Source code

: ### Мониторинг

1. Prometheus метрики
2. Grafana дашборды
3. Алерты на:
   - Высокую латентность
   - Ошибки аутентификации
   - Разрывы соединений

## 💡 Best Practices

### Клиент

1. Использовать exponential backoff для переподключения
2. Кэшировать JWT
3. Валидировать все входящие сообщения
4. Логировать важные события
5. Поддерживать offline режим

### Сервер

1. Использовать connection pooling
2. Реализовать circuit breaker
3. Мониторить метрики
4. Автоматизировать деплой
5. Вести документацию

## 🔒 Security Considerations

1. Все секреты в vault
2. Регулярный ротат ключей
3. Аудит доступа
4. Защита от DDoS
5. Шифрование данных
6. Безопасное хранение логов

= = = =

*What is being asked:*
Nothing in the data may be left out; copy every line exactly.

*Exercise response:*
Source code

: ### Мониторинг

1. Prometheus метрики
2. Grafana дашборды
3. Алерты на:
   - Высокую латентность
   - Ошибки аутентификации
   - Разрывы соединений

## 💡 Best Practices

### Клиент

1. Использовать exponential backoff для переподключения
2. Кэшировать JWT
3. Валидировать все входящие сообщения
4. Логировать важные события
5. Поддерживать offline режим

### Сервер

1. Использовать connection pooling
2. Реализовать circuit breaker
3. Мониторить метрики
4. Автоматизировать деплой
5. Вести документацию

## 🔒 Security Considerations

1. Все секреты в vault
2. Регулярный ротат ключей
3. Аудит доступа
4. Защита от DDoS
5. Шифрование данных
6. Безопасное хранение логов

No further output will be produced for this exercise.